▶ **Required work**: Please return all the text in the data below, keeping every line and character unchanged.

(Provided data Opens)

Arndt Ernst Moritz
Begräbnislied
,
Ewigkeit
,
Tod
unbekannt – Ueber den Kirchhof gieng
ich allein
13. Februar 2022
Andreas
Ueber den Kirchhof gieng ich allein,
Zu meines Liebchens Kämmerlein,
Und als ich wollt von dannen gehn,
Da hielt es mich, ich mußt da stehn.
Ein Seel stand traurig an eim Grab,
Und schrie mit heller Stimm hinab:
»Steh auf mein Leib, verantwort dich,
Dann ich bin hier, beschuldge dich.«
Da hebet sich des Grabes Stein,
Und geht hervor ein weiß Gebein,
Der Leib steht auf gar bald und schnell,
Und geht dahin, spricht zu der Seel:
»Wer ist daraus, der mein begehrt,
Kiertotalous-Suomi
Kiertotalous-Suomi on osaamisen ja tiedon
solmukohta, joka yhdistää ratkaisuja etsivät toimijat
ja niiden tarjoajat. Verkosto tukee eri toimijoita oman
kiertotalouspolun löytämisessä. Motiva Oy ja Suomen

(Provided data Closes)

▶ **Answer area**:
Arndt Ernst Moritz
Begräbnislied
,
Ewigkeit
,
Tod
unbekannt – Ueber den Kirchhof gieng
ich allein
13. Februar 2022
Andreas
Ueber den Kirchhof gieng ich allein,
Zu meines Liebchens Kämmerlein,
Und als ich wollt von dannen gehn,
Da hielt es mich, ich mußt da stehn.
Ein Seel stand traurig an eim Grab,
Und schrie mit heller Stimm hinab:
»Steh auf mein Leib, verantwort dich,
Dann ich bin hier, beschuldge dich.«
Da hebet sich des Grabes Stein,
Und geht hervor ein weiß Gebein,
Der Leib steht auf gar bald und schnell,
Und geht dahin, spricht zu der Seel:
»Wer ist daraus, der mein begehrt,
Kiertotalous-Suomi
Kiertotalous-Suomi on osaamisen ja tiedon
solmukohta, joka yhdistää ratkaisuja etsivät toimijat
ja niiden tarjoajat. Verkosto tukee eri toimijoita oman
kiertotalouspolun löytämisessä. Motiva Oy ja Suomen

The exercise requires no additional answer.